Excavations in an area believed to be the burial place of an Amazon woman during the Byzantine period in Kuşadası Bay are continuing to reveal its origins.
The site was named ‘Kadıkalesi’ during the reign of Sultan Murat II in the Ottoman Empire because it was given to a judge. Excavations are continuing under the leadership of Associate Professor Suna Çağaptay, a faculty member of the Department of Art History at the Faculty of Literature at Muğla Sıtkı Koçman University.

Kadıkalesi dates back 7,000 years. Excavations have uncovered prehistoric pottery, a mosque, a church, a hemispherical weight known as an ‘ağırşak,’ stone axes, Hittite-era statues, glazed ceramics from the 12th and 13th centuries AD, jewellery, an icon of a saint, lead seal impressions, and 800-year-old tile fragments bearing animal footprints.
Çağaptay and the team focused on areas that had not been excavated before in this year’s work. Çağaptay told an AA reporter that they had identified two structures dating back to the 13th century in this period’s excavations.

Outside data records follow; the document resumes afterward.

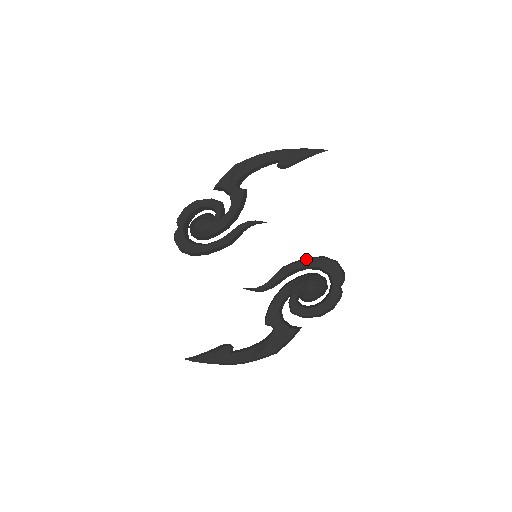
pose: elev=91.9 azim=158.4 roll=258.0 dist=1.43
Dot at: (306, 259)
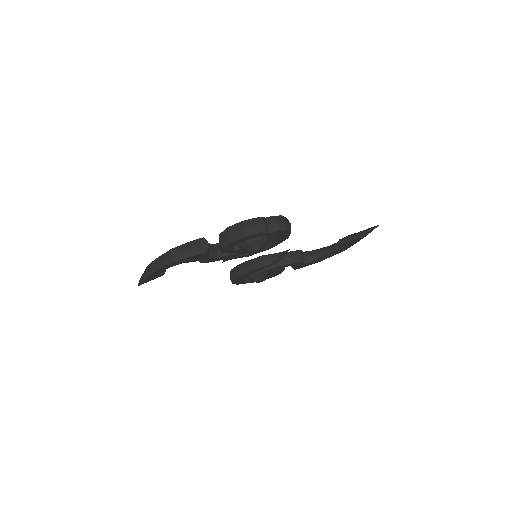
Dot at: occluded
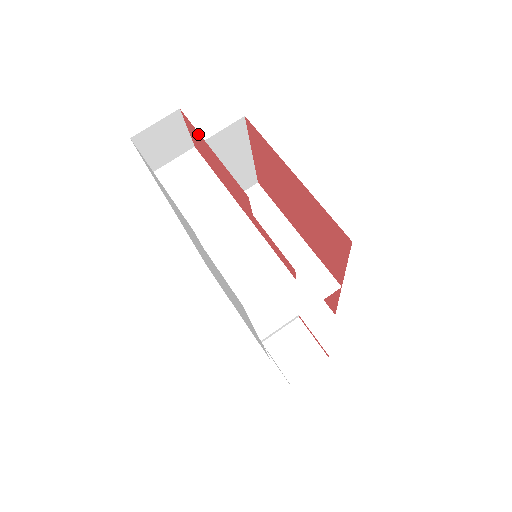
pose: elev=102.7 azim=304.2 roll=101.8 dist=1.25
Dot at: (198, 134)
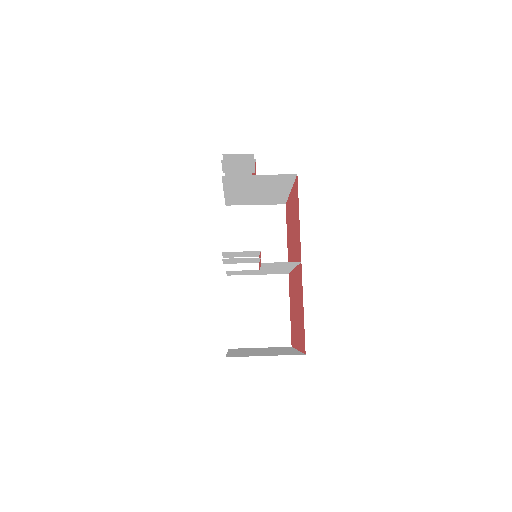
Dot at: occluded
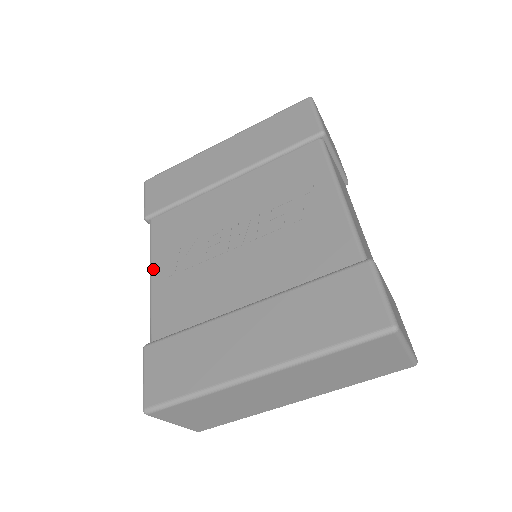
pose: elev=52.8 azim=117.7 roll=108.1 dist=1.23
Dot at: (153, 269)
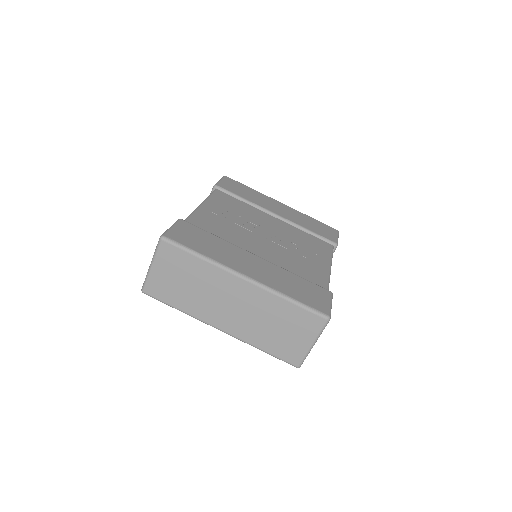
Dot at: (206, 203)
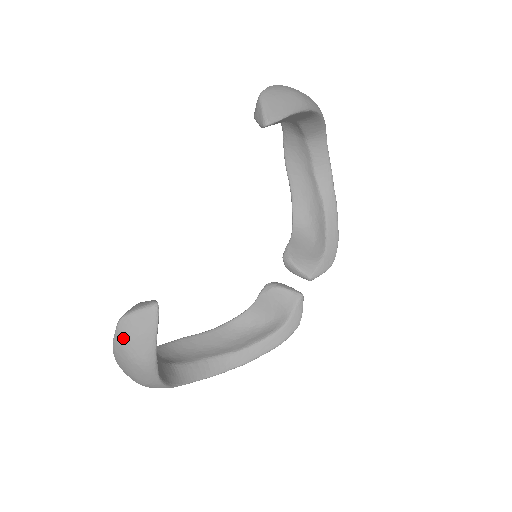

Explaining that they found pithos (storage container) remains in one of them and assessed that there was a storage point in the area, Çağaptay said: “It may have been used as a pantry.
“Since the pithos came in pieces, we will conduct a detailed analysis of what the remains are. We detected glass and metal slag in this area. We may be close to a production sector. Our area is already quite famous for this in the Byzantine period.
“The current data points more towards the Late Byzantine period. While I don’t want to be too bold, the current data suggests that we are looking at a production sector. We have not yet found anything other than small ceramic fragments related to the beyliks or the Ottomans.”

Çağaptay stated that, based on the ceramic, metal, and glass finds, this was an important trade centre, saying, “We can say that these ceramics, glass, and metals were produced and distributed, sold, and transported to the outside world from the port. Its religious and commercial structure may have been based on material culture.
“However, in our new studies, we are conducting new research to prove how this commercial material was distributed and sold.”